The payout amounts to 12,500 yen ($83) for each day of the more than four decades that 89-year-old Iwao Hakamada spent behind bars, most of it on death row, where each day could have been his last. According to Japanese media, this marks a record-high compensation of its kind.

A former boxer, Hakamada was exonerated last year of a 1966 quadruple murder after a relentless campaign by his sister and supporters. His case brought renewed scrutiny to Japan’s justice system, where retrials are notoriously difficult to obtain, and death row inmates are often notified of their execution only hours before it is carried out.

The Shizuoka District Court, in a ruling dated Monday, declared that “the claimant shall be granted 217,362,500 yen ($1.44 million),” a court spokesman told AFP.

The same court ruled in September that Hakamada was not guilty in his retrial, concluding that police had tampered with key evidence. It also determined that he had suffered “inhumane interrogations meant to force a confession,” which he later retracted.

A Lifetime of Injustice

Hakamada’s legal team argued that the financial compensation fails to account for the immense suffering he endured from his 1966 arrest to his 2014 release, when he was granted a retrial.

“The fact that he will receive compensation is some recognition of his hardship,” said lawyer Hideyo Ogawa at a press conference. “But considering the 47 or 48 years of suffering he endured, it is clear the state has committed mistakes that cannot be atoned for with 200 million yen.”

Decades of solitary confinement—under the constant threat of execution—severely impacted Hakamada’s mental health. His lawyers have described him as “living in a world of fantasy.”

A Case Built on Forced Confession and Fabricated Evidence

Hakamada was convicted of robbing and murdering his boss, the man’s wife, and their two teenage children. Although he initially denied the charges, police claimed he later confessed. However, during his trial, he reasserted his innocence, stating that his confession was coerced.

More than a year after the killings, investigators produced blood-stained clothing—purportedly belonging to Hakamada—as key evidence. However, in his retrial, the court ruled that the evidence had been planted by investigators.
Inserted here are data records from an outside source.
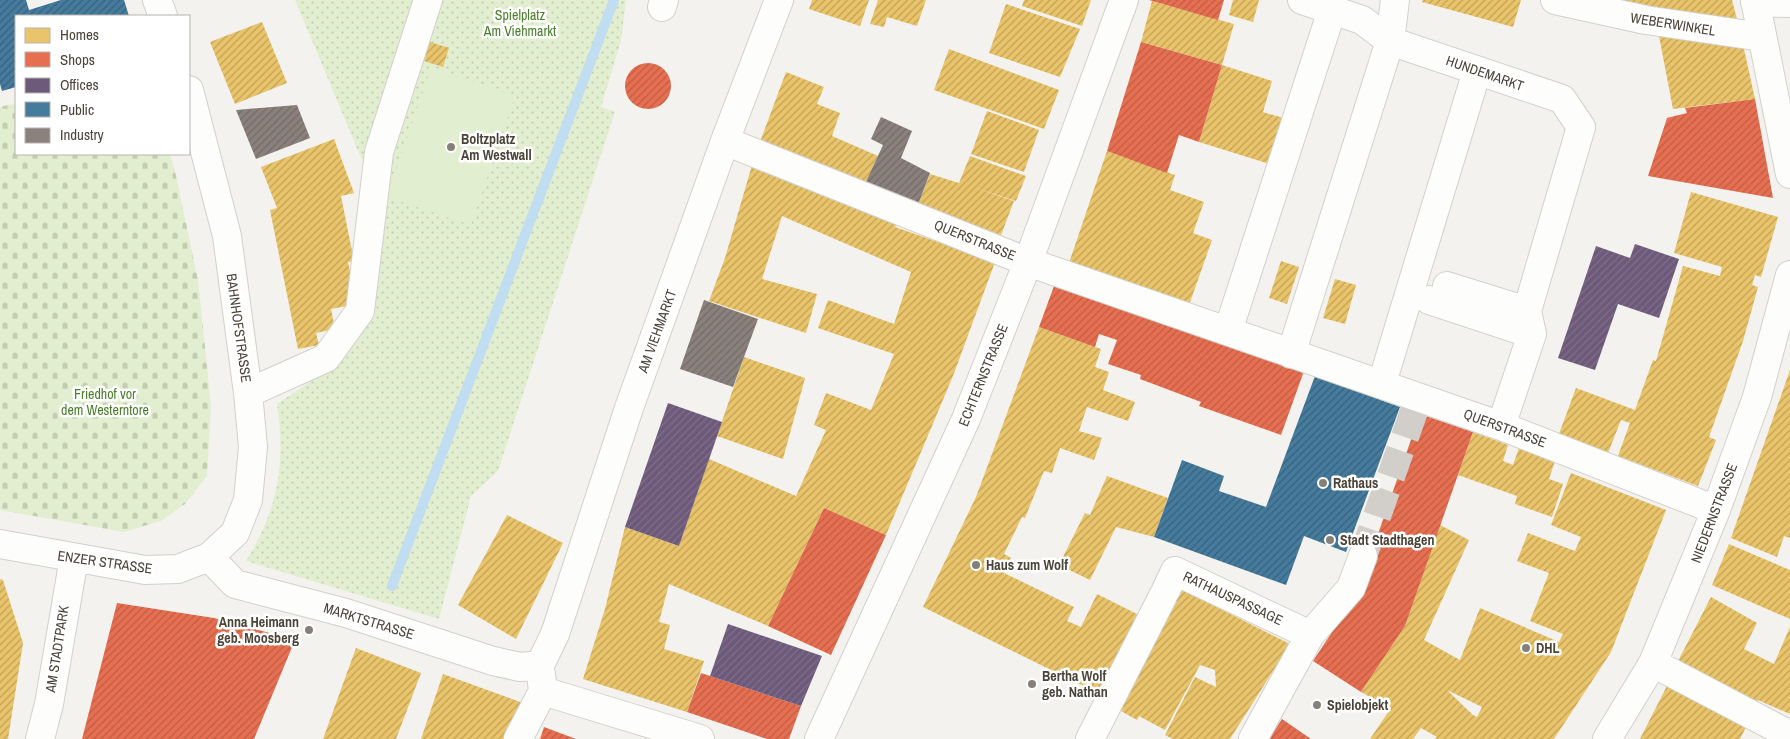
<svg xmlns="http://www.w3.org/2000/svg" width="1790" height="739" font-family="'Archivo Narrow',sans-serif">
	<defs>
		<pattern id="grass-dots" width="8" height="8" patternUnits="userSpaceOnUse" patternTransform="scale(1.25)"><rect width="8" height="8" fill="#e1eecf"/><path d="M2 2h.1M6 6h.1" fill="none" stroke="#c3cdb2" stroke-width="1.8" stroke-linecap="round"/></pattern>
		<pattern id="cemetery-stones" width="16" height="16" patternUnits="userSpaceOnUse" patternTransform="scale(1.25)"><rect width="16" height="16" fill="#e1eecf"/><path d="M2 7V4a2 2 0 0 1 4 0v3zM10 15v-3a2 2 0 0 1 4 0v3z" fill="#c3cdb2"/></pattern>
		<pattern id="homes-hatch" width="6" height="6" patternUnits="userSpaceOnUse" patternTransform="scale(1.25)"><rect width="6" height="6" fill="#e9c46a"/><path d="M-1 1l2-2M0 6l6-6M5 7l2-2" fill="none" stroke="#bfa158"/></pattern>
		<pattern id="shops-hatch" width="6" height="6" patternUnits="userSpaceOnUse" patternTransform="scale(1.25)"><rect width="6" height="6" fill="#e76f51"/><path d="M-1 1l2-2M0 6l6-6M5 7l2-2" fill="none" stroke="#bd5d44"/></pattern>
		<pattern id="offices-hatch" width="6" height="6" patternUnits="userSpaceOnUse" patternTransform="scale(1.25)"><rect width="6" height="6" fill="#6d597a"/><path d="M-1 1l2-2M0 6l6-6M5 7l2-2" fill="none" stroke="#7f6f89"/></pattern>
		<pattern id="public-hatch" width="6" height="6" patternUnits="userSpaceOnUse" patternTransform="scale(1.25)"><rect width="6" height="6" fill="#457b9d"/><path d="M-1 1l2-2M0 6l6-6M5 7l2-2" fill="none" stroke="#39617a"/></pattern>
		<pattern id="industry-hatch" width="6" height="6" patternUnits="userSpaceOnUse" patternTransform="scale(1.25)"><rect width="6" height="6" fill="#8a817c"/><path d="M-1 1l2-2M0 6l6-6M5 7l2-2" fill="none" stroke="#736b67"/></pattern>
	</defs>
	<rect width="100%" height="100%" fill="#f4f2ee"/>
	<path fill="url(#grass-dots)" d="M295 0H626L621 41 601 107 615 112 498 471 471 496 439 619 246 561C278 510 286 463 277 404L334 366 382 208Z"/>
	<path fill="url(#cemetery-stones)" d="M16 103V154H170L175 171 198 280 206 356 211 408 207 476 185 504 161 521 124 532 0 510V107Z"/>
	<path fill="#e1eecf" d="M431 68 515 96 471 225 387 197Z"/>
	<path fill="url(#homes-hatch)" fill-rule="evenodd" d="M812 0H869L860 26 809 9Z
		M878 0H926L917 26 887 17 884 27 870 24Z
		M1024 0H1091L1082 26 1022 6Z
		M1233 0H1259L1253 22 1229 15Z
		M1423 0H1521L1513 27 1422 2Z
		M1601 0H1732L1739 27Z
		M1152 1 1234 24 1222 65 1141 42Z
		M1006 4 1080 29 1060 77 989 53Z
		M262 22 287 83 235 104 210 42Z
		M1658 31 1742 40 1755 99 1673 109Z
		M430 42 449 48 443 67 424 61Z
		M949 49 1059 90 1044 129 934 90Z
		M1222 65 1272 81 1263 112 1287 119 1273 165 1199 142Z
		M786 72 824 87 817 104 840 113 832 136 878 156 864 186 760 142Z
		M987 111 1039 130 1024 172 971 154Z
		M334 139 354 193 341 196 354 261 348 262 357 304 331 309 335 329 316 333 319 345 298 349 270 210 277 208 261 167Z
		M1107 151 1175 175 1170 190 1204 202 1193 233 1212 240 1188 308 1068 266Z
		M970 156 1026 176 1016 201 972 187 1014 201 1001 235 918 205 930 174 959 183Z
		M752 165 897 223 895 227 995 262 953 376 886 535 824 508 768 626 669 584 659 622 670 625 664 649 704 661 687 712 583 679 605 609 625 527 679 546 709 459 796 496 826 430 814 425 826 393 871 410 894 354 818 328 828 300 894 324 911 272 782 216 762 279 817 294 806 333 709 301 725 258Z
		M1691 192 1778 217 1761 277 1755 275 1752 285 1758 287 1743 341 1709 437 1716 440 1698 486 1618 456 1630 423 1621 420 1608 453 1559 434 1576 388 1635 410 1653 360 1656 361 1683 266 1720 276 1722 267 1674 253Z
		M1281 261 1299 267 1287 304 1269 298Z
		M1335 279 1356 285 1345 324 1323 318Z
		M1039 327 1101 349 1095 367 1109 372 1103 390 1135 402 1128 421 1087 407 1079 431 1102 438 1094 460 1060 448 1052 473 1044 471 1025 518 1022 517 1004 554 1011 558 1004 573 1074 607 1067 621 1081 627 1097 594 1143 617 1104 696 923 607 976 497Z
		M744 357 805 378 783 459 717 436Z
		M1790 370V538L1784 536 1777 557 1731 538Z
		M1473 432 1508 445 1503 461 1513 465 1519 448 1555 461 1549 479 1563 484 1552 517 1515 504 1517 496 1458 475Z
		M1571 473 1666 510 1611 652 1554 739H1435L1437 737 1421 728 1413 739H1370L1391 708 1361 692 1405 626 1440 525 1469 540 1424 640 1460 660 1480 608 1559 642 1563 634 1530 621 1549 573 1517 561 1528 533 1575 551 1581 537 1551 525ZM1447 690 1482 707 1477 717 1473 715Z
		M1107 476 1168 498 1154 537 1116 527 1090 580 1059 565 1085 513 1090 515Z
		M507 515 563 543 516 639 458 605Z
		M1729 544 1790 570V619L1712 585Z
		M0 579 3 580 23 643 8 739H0Z
		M1181 589 1290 644 1230 739H1173L1165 735 1195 677 1216 687 1215 670 1200 665 1165 730 1139 716 1137 720 1121 711 1123 707 1120 706Z
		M1711 597 1757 623 1744 649 1774 664 1790 627V714L1758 700 1753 710 1674 669Z
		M356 648 421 673 396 739H323Z
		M443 674 523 703 504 739H421Z
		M1670 680 1750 719 1740 739H1640Z"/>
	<path fill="url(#shops-hatch)" d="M1149 0H1224L1218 20Z
		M1141 42 1222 65 1199 142 1179 135 1167 173 1107 151Z
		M625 86a23 23 0 1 1 46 0a23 23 0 1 1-46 0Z
		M1755 99 1773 198 1648 176 1667 118 1687 113 1685 108Z
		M1054 286 1304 371 1281 435 1199 406 1201 402 1140 379 1141 375 1108 364 1117 340 1099 334 1095 347 1039 327Z
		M1420 414 1473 432 1405 626 1361 692 1313 661 1357 594Z
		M824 508 886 535 831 655 768 626Z
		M117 603 214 618 295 640 254 739H82Z
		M701 673 801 706 789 739H767L687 712Z
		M1282 719 1311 739H1269Z
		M544 727 576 739H540Z"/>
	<path fill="url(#offices-hatch)" d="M1635 244 1679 259 1659 318 1618 304 1595 370 1558 358 1596 246 1630 258Z
		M668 403 722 422 679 546 625 527Z
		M728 624 822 656 801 706 710 676Z"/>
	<path fill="url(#public-hatch)" d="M0 0H26L29 10 61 0H124L129 16H16V87L2 91 0 84Z
		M1315 376 1400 407 1346 552 1304 536 1286 585 1154 537 1182 460 1224 476 1219 491 1266 507Z"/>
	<path fill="url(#industry-hatch)" d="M297 105 310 138 256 159 236 110Z
		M881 117 912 131 901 158 930 173 918 205 864 186 883 145 871 139Z
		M704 300 758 319 733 387 680 369Z"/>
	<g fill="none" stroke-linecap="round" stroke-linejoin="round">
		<path stroke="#c0ddf1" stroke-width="10" d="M392 586 614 0"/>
		<path stroke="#d2cfca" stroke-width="28" stroke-dasharray="28 14" stroke-linecap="butt" d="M1363 556 1419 397"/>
		<g stroke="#d2d0cb" stroke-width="30">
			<path id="minor" d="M157 0 163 16
				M1302 0 1362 20 1390 41 1562 99 1581 127 1527 311 1532 334 1501 426
				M1555 0 1646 20 1762 37
				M1755 0 1790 174
				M1755 2 1790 3
				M662 7 664 0
				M725 141 1028 262 1501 426 1716 510
				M1447 286 1527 311
				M1429 300 1532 334
				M1228 331 1332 10
				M1291 354 1390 41 1395 0
				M1382 383 1477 71
				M248 393 326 358 360 311 379 152 428 0
				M0 544 145 570 178 569 209 557 235 533 248 500 253 447 248 393 227 236 189 90
				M209 557 235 584 346 613 493 661 520 667 540 665
				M1166 590 1175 571 1310 635
				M1653 663 1790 735
				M540 665 555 634 629 408 725 141 779 0
				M543 691 700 739
				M40 739 49 704 74 558
				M518 739 543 691 541 674
				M819 739 966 419 1028 262 1124 0
				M1090 739 1163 596
				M1253 739 1310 635 1351 588 1363 556
				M1607 739 1653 663 1716 510 1757 397 1790 275"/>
		</g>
		<use href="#minor" stroke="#fdfdfc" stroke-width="28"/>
	</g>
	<g fill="#868178" stroke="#fff" stroke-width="2">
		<circle cx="451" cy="147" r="5"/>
		<circle cx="1323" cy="483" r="5"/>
		<circle cx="1330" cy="540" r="5"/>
		<circle cx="976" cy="565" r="5"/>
		<circle cx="309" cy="630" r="5"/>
		<circle cx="1526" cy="648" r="5"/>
		<circle cx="1032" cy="684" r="5"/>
		<circle cx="1317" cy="705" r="5"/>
	</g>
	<g text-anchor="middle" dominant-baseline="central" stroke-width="5" stroke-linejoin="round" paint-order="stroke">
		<g font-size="14" fill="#4a7f2a" stroke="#fff">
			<text x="520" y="15">Spielplatz<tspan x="520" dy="16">Am Viehmarkt</tspan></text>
			<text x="105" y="394">Friedhof vor<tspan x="105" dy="16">dem Westerntore</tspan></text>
		</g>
		<g font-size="14" fill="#4b4439" stroke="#fff">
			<text transform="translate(1673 24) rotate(9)">WEBERWINKEL</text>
			<text transform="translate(1485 73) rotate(19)">HUNDEMARKT</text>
			<text transform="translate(975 240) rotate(22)">QUERSTRASSE</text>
			<text transform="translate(239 328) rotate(82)">BAHNHOFSTRASSE</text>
			<text transform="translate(657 331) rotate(-70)">AM VIEHMARKT</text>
			<text transform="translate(983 375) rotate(-68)">ECHTERNSTRASSE</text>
			<text transform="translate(1505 428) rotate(20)">QUERSTRASSE</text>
			<text transform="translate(1714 513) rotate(-69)">NIEDERNSTRASSE</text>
			<text transform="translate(105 562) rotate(8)">ENZER STRASSE</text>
			<text transform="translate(1233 598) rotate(25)">RATHAUSPASSAGE</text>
			<text transform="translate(369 621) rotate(17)">MARKTSTRASSE</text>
			<text transform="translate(57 649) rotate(-81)">AM STADTPARK</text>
		</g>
		<g font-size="14" font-weight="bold" fill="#4b4439" stroke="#fff" text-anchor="start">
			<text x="461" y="139">Boltzplatz<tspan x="461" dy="16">Am Westwall</tspan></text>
			<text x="1333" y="483">Rathaus</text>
			<text x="1340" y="540">Stadt Stadthagen</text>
			<text x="986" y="565">Haus zum Wolf</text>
			<text x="299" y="622" text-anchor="end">Anna Heimann<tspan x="299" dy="16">geb. Moosberg</tspan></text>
			<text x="1536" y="648">DHL</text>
			<text x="1042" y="676">Bertha Wolf<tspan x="1042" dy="16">geb. Nathan</tspan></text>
			<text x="1327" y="705">Spielobjekt</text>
		</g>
	</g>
	<rect x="15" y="15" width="175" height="140" fill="#ffffff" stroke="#b7b4b0"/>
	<rect x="25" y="28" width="25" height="15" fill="#e9c46a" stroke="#b7b4b0"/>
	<text x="60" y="40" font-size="15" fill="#4b4439">Homes</text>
	<rect x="25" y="52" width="25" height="15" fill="#e76f51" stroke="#b7b4b0"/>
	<text x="60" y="65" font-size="15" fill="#4b4439">Shops</text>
	<rect x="25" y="78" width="25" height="15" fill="#6d597a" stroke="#b7b4b0"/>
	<text x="60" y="90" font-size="15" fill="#4b4439">Offices</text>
	<rect x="25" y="102" width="25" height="15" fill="#457b9d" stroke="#b7b4b0"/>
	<text x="60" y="115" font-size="15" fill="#4b4439">Public</text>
	<rect x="25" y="128" width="25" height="15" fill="#8a817c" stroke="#b7b4b0"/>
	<text x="60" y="140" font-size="15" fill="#4b4439">Industry</text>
</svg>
Now living with his sister and supported by advocacy groups, Hakamada is only the fifth death row inmate in Japan’s post-war history to be granted a retrial. In all previous cases, the retrials resulted in exonerations.

Capital Punishment in Japan

Japan remains one of the few industrialized democracies, alongside the United States, to retain capital punishment—a policy that continues to have strong public support.

Despite Hakamada’s acquittal, Japan’s justice minister reaffirmed in October that abolishing the death penalty would be “inappropriate.”